Apprendre du vocabulaire en phase de sommeil profond, c’est possible

Des chercheurs de l’Université de Berne ont pu démontrer qu’il est possible d’apprendre de nouveaux mots de vocabulaire dans une langue étrangère pendant certaines phases du sommeil profond et de s’en souvenir inconsciemment après le réveil. Lors de ces phases, les structures cérébrales qui participent à l’apprentissage en état de veille sont là aussi actives.

Dormir peut sembler être une perte de temps. On se demande alors: est-il possible de mettre ce temps à profit pour apprendre une nouvelle langue? Jusqu’à présent, la recherche sur le sommeil s’est plutôt focalisée sur la consolidation des connaissances acquises à l’état d’éveil et moins sur l’apprentissage pendant le sommeil. Il est avéré que les connaissances acquises à l’état d’éveil sont plus tard passée en revue pendant le sommeil au cours duquel le cerveau les «rejoue». Les connaissances sont ainsi consolidées et ancrées dans l’ensemble de connaissances existant.

Si le fait que le cerveau endormi rejoue les connaissances acquises améliore la mémorisation des connaissances, ne serait-il pas possible de faire de même pour l’apprentissage de nouvelles informations pendant le sommeil? Katharina Henke, Marc Züst et Simon Ruch de l’Institut de psychologie et de la Coopération de recherche interfacultaire «Decoding Sleep» (Décoder le sommeil) de l’Université de Berne se sont penchés sur la question. Pour la première fois, ils ont pu prouver qu’il était en effet possible d’apprendre des mots d’une langue étrangère et leur traduction pendant la phase de sommeil profond et de se les rappeler inconsciemment à l’état d’éveil. L’hippocampe, une aire cérébrale indispensable dans le cadre de l’apprentissage conscient, joue également un rôle important pendant le sommeil. Les résultats de l’étude ont été publiés dans la revue «Current Biology» et sont accessibles à tous. 

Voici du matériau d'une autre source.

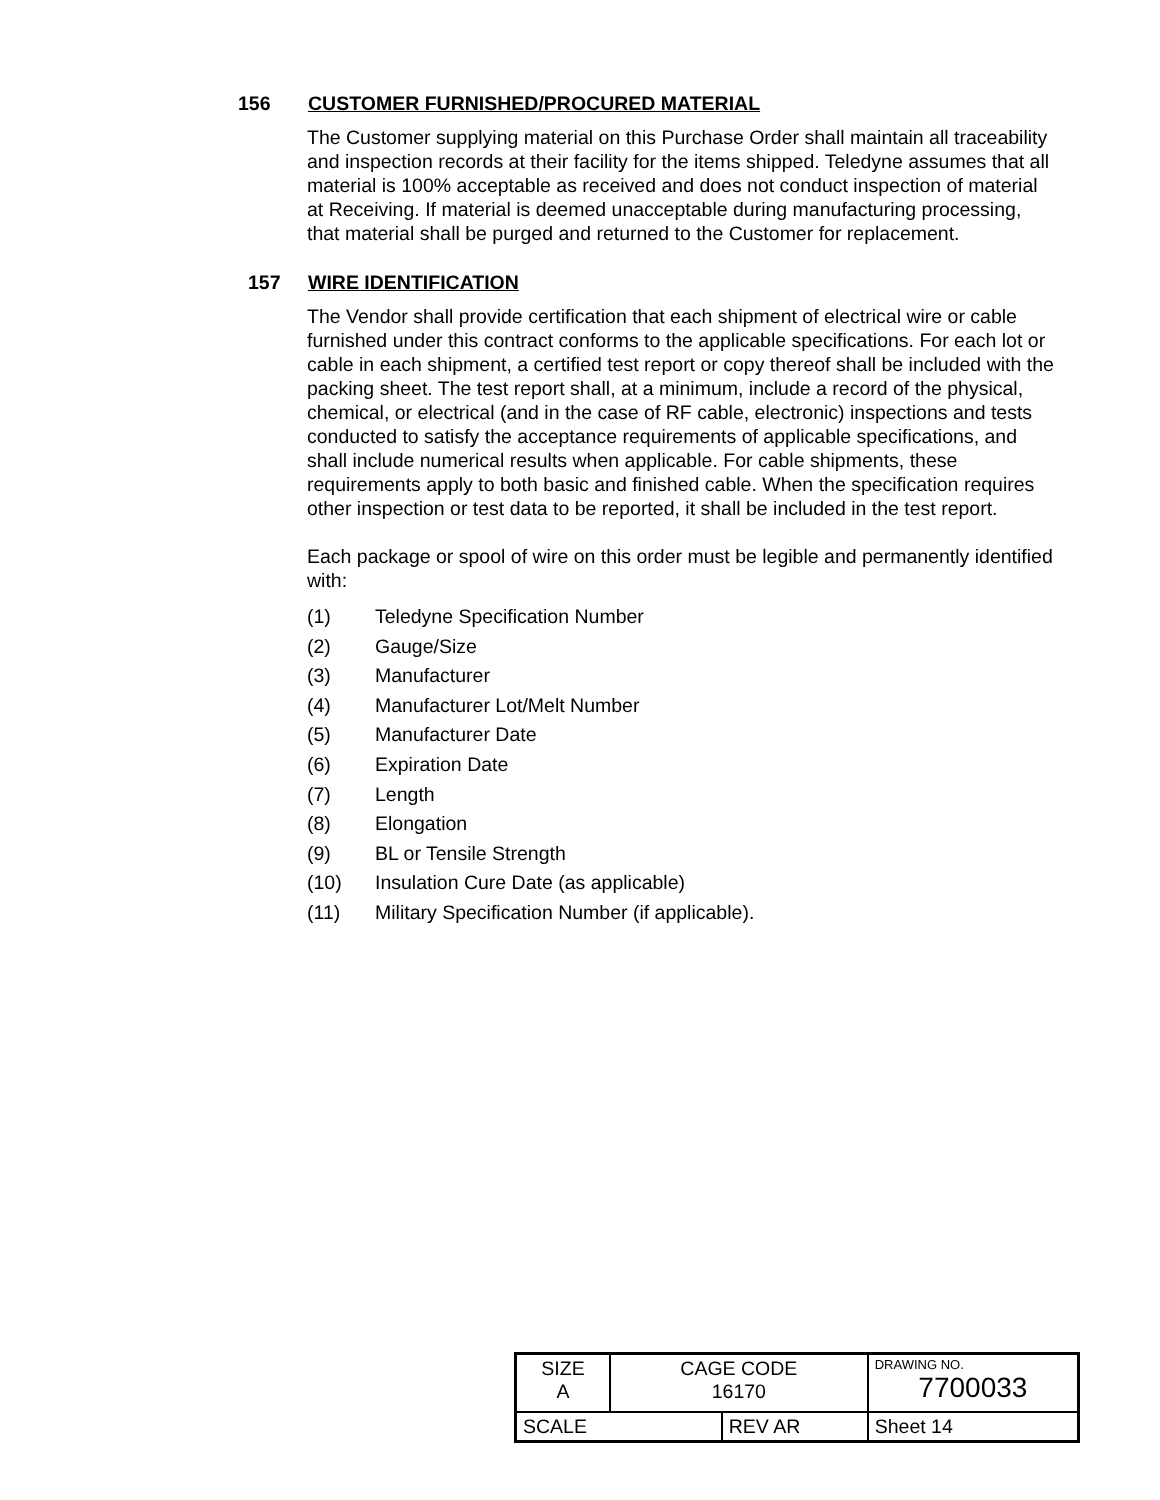156 CUSTOMER FURNISHED/PROCURED MATERIAL
The Customer supplying material on this Purchase Order shall maintain all traceability and inspection records at their facility for the items shipped. Teledyne assumes that all material is 100% acceptable as received and does not conduct inspection of material at Receiving. If material is deemed unacceptable during manufacturing processing, that material shall be purged and returned to the Customer for replacement.
157 WIRE IDENTIFICATION
The Vendor shall provide certification that each shipment of electrical wire or cable furnished under this contract conforms to the applicable specifications. For each lot or cable in each shipment, a certified test report or copy thereof shall be included with the packing sheet. The test report shall, at a minimum, include a record of the physical, chemical, or electrical (and in the case of RF cable, electronic) inspections and tests conducted to satisfy the acceptance requirements of applicable specifications, and shall include numerical results when applicable. For cable shipments, these requirements apply to both basic and finished cable. When the specification requires other inspection or test data to be reported, it shall be included in the test report.
Each package or spool of wire on this order must be legible and permanently identified with:
(1) Teledyne Specification Number
(2) Gauge/Size
(3) Manufacturer
(4) Manufacturer Lot/Melt Number
(5) Manufacturer Date
(6) Expiration Date
(7) Length
(8) Elongation
(9) BL or Tensile Strength
(10) Insulation Cure Date (as applicable)
(11) Military Specification Number (if applicable).
| SIZE A | CAGE CODE 16170 | | DRAWING NO. 7700033 | |
| SCALE | | REV AR | | Sheet 14 |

La phase active des cellules cérébrales au cœur du processus

L’équipe réunie autour de Katharina Henke a cherché à savoir si le cerveau endormi dans ses états actifs, ou «Up-states», était en mesure d’assimiler le vocabulaire d’une nouvelle langue. Dans la phase de sommeil profond, les cellules cérébrales commencent à faire converger leur activité. Pendant une courte période, les cellules cérébrales sont toutes actives et entrent en même temps dans une phase d’inactivité. Les phases actives sont appelées «Up-state» et les phases passives «Down-state». Les deux phases alternent toutes les demi-secondes environ.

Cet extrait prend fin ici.